Sahara occidental: le Maroc accepte l'idée de discussions multilatérales

Horst Kohler, envoyé spécial onusien pour le Sahara occidental, s'entretient avec Brahim Ghali, secrétaire général du Polisario, le 19 octobre 2017, au camp de réfugiés sarahouis de Rabouni, en Algérie.
© RYAD KRAMDI / AFP

Le Maroc a répondu positivement jeudi 25 janvier à l'invitation de Horst Kohler, le nouvel émissaire spécial du secrétaire général de l'ONU pour le Sahara. Horst Köhler souhaite réunir le Maroc, le Polisario, l'Algérie et la Mauritanie autour de la table de négociations. Le Maroc qui en accepte le principe ne veut pas de discussions bilatérales avec le Polisario.

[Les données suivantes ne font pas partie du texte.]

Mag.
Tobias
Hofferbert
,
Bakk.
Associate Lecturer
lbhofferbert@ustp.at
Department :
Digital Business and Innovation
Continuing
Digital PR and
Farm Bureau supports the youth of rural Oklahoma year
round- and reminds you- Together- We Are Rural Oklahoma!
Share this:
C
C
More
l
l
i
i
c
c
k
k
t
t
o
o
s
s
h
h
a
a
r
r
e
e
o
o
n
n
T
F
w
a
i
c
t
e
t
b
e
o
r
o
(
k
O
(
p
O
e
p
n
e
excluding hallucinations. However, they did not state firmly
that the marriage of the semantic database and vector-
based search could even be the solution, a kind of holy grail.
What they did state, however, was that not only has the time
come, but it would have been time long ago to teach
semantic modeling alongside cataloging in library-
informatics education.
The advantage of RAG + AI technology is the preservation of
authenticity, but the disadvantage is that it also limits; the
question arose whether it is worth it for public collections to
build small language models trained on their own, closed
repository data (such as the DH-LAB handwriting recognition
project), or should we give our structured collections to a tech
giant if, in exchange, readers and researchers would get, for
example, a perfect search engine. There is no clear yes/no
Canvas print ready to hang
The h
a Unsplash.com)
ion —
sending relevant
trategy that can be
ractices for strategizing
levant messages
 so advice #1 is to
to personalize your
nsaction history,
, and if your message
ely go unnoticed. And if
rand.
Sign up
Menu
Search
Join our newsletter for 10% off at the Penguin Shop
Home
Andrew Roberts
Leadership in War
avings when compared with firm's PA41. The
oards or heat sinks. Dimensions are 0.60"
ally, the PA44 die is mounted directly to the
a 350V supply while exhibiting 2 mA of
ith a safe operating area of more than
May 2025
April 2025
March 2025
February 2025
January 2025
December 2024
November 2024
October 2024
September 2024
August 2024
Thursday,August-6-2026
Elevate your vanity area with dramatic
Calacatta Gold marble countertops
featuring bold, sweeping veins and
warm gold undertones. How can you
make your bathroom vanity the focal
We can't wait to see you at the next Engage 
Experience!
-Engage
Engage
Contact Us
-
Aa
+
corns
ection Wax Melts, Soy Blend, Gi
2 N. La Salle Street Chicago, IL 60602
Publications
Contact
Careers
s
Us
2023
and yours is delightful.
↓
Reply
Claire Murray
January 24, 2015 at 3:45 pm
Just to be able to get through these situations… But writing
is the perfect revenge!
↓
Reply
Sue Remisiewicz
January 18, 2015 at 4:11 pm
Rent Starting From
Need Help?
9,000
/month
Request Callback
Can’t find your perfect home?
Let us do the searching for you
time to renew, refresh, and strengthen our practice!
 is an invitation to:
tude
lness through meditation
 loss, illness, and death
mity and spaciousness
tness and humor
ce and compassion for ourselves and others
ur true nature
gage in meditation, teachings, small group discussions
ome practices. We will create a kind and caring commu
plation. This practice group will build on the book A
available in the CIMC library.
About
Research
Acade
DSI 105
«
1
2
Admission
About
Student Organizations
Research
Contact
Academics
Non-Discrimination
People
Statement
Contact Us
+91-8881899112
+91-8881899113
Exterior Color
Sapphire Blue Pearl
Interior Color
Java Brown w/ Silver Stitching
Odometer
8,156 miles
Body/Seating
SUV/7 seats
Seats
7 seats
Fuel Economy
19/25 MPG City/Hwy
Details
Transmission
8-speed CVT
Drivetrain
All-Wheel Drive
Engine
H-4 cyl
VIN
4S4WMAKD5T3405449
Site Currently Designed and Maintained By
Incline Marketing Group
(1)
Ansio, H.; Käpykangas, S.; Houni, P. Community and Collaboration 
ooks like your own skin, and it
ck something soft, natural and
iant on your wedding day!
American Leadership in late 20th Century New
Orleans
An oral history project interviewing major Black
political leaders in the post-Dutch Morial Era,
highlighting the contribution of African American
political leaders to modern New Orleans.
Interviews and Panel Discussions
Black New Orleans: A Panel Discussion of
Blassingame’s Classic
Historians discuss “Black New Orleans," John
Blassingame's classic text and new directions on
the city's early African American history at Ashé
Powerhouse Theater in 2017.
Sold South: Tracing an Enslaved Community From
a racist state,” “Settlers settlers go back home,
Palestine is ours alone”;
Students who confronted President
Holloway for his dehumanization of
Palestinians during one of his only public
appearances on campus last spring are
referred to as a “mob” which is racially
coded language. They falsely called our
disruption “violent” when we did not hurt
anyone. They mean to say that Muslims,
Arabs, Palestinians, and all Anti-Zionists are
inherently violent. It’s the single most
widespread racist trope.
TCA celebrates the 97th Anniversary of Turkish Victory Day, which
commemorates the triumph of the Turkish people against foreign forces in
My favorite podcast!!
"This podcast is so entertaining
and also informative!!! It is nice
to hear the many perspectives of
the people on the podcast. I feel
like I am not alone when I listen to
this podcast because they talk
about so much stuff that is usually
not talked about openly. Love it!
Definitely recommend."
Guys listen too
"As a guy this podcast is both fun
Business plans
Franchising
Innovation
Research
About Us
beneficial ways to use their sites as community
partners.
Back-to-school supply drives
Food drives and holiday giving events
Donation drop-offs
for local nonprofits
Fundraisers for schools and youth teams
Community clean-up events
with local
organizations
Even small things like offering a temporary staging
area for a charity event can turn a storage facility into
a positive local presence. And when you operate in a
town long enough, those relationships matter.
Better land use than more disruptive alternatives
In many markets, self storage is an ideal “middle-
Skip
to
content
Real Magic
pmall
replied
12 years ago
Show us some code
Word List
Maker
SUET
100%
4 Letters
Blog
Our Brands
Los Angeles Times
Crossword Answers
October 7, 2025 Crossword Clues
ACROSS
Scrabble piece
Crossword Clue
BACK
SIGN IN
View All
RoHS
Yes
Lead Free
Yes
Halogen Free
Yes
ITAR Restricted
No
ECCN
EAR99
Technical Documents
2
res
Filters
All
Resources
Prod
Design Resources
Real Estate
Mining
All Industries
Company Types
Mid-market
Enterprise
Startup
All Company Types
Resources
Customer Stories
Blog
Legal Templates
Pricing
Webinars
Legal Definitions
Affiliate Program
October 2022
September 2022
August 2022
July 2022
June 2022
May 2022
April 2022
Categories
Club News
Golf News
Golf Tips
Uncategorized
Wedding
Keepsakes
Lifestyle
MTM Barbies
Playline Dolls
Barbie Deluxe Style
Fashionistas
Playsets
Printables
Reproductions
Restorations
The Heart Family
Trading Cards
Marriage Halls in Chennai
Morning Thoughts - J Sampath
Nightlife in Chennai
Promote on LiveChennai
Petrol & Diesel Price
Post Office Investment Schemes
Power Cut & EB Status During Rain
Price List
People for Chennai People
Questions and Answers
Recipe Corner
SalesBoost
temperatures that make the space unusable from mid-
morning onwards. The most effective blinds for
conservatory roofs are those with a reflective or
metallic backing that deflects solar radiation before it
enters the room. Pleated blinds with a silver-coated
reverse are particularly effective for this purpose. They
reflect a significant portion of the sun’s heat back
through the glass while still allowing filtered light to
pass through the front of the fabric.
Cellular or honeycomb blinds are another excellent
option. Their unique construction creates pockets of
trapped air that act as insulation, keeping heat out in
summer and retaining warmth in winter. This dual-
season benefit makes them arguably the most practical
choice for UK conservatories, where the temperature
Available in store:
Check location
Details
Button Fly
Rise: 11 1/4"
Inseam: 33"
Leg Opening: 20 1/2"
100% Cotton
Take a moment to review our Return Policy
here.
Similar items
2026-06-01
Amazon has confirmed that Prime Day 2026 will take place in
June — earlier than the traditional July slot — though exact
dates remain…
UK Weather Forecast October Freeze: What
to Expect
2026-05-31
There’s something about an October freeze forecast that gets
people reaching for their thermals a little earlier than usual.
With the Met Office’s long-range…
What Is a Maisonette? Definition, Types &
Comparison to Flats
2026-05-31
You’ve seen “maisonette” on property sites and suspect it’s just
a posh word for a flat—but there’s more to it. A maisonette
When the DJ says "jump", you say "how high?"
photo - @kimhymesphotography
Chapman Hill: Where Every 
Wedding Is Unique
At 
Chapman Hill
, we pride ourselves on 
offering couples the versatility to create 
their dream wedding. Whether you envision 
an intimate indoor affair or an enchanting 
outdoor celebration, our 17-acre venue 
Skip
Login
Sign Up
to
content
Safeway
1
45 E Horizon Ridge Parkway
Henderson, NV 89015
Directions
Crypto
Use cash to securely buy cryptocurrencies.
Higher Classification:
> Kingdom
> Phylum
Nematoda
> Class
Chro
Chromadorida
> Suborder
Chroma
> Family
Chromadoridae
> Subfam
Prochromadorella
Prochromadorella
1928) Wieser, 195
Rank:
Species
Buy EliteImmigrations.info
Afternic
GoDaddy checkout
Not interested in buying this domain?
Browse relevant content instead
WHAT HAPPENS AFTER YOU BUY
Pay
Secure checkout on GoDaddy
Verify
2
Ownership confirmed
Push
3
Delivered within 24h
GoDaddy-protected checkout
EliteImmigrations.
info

C'est une mission difficile à laquelle s'est attelé le nouvel émissaire onusien pour le Sahara Horst Köhler : relancer les négociations bloquées depuis 2012.

Depuis sa nomination il y a quelques mois, il a multiplié les rencontres avec les responsables européens, marocains, algériens, mauritaniens et du Front Polisario. Il s’est aussi rendu à Bruxelles, à l'Union européenne, comme à Addis-Abeba à l'Union africaine.

Avec son équipe renouvelée formée d'Européens qui ont succédé à l’équipe américaine de Christopher Ross, le nouvel émissaire allemand dispose désormais de son approche personnelle sur la crise du Sahara. Il cherche à impliquer l'Union africaine afin de trouver une solution à ce problème qui dure depuis plus de 42 ans.

Dans ce but, il invite les parties à se réunir très prochainement à Berlin. Les discussions auront lieu en présence des ministres des Affaires étrangères du Maroc, de l'Algérie et de la Mauritanie ainsi que le secrétaire général du Polisario.

Mais Rabat exclu catégoriquement toute possibilité de s'asseoir à la même table de négociations que le Polisario. Le ministre Mostapha al-Khalfi, porte-parole du gouvernement, l'a bien précisé : « Cette invitation ne vise pas à organiser des négociations directes entre le Maroc et le Polisario », a-t-il déclaré jeudi.

Le Maroc cherche en effet à négocier avec les Algériens accusés de soutenir le Polisario et de le financer. L’invitation à de nouvelles négociations succède à une période de regain de tension entre le Maroc et le Polisario depuis fin 2017. Le Polisario est accusé de violer l'accord de paix de 1991, en déployant des éléments armés dans la zone démilitarisée du Sahara au Guergharat.